His brother, now 34, fled to Spain in 2004 before he was due to stand trial for assaulting two men outside a Chester-le-Street pub, the previous year.

The trial went ahead in his absence and he was convicted of assault causing grievous bodily harm with intent and assault causing actual bodily harm, as well as possessing an offensive weapon.

He received a four-year prison sentence, also in his absence, but it was recently activated, with six months added for breaching bail, after he was finally brought back before the court.

It followed his arrest by Durham Police after they discovered his whereabouts in Spain last year.

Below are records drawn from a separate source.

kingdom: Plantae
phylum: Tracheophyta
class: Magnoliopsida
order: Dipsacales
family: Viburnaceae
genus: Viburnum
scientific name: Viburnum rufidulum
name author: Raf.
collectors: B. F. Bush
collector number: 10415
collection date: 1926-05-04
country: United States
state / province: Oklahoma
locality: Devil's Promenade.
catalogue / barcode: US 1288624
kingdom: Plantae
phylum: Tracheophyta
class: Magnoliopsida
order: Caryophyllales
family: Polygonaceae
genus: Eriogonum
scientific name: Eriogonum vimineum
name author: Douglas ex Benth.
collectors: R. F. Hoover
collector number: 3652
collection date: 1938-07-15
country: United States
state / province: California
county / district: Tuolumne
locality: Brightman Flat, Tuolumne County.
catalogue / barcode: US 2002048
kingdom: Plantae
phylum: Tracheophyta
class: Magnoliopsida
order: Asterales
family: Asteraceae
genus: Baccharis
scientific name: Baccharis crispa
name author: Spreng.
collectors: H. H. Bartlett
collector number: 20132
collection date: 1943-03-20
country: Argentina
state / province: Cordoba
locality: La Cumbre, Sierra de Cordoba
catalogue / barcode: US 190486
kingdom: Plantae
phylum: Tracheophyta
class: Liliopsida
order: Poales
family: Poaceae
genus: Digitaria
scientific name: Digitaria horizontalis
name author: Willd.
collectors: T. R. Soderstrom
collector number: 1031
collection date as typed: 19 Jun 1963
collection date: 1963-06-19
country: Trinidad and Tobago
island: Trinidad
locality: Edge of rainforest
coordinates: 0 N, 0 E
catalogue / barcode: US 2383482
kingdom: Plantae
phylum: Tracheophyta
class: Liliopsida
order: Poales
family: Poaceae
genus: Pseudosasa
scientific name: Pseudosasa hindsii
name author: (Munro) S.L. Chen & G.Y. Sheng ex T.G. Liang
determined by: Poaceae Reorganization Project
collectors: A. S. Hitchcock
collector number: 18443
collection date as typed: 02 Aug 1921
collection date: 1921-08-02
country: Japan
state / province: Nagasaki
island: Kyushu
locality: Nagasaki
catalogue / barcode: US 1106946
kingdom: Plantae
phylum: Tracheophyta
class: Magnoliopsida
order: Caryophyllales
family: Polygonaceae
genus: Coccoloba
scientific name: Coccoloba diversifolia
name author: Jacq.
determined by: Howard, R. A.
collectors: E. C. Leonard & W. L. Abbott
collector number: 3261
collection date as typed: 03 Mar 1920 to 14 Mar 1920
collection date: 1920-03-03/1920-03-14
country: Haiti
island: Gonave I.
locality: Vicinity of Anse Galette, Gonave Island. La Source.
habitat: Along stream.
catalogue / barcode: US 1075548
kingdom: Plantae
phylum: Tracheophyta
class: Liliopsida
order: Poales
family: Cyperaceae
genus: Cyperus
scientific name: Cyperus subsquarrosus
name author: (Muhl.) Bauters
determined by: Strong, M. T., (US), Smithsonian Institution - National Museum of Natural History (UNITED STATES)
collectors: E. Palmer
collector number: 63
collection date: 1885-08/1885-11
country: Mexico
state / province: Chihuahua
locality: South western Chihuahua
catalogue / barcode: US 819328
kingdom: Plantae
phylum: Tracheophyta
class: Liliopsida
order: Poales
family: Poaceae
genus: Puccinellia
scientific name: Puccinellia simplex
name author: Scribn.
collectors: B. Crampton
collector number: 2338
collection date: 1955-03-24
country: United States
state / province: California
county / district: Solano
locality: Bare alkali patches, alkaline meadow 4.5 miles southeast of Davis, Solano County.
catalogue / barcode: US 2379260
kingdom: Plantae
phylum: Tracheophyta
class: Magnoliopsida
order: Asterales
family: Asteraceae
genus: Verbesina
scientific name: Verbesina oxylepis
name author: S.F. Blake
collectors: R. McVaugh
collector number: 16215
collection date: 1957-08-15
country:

Having previously denied the charges, 33-year-old Ryan Burn, of Edenfield, Stanley, admitted three counts of making a false statement to obtain benefit.

Stephen Duffield, mitigating, told the court: “Although he was in work, he did have problems due to his excessive cocaine habit which he could not properly afford.”

But Mr Duffield said Burn has now conquered that addiction, while also curbing the amount he drinks.

“He’s not a man who has otherwise shown himself to be dishonest, but the cause for that dishonesty now seems to be under control,” added Mr Duffield.

Jailing him for ten months, Judge Peter Kelson said tax payers would be “outraged” if someone who used £26,632 of public money to fund a drug habit was given anything other than a prison sentence.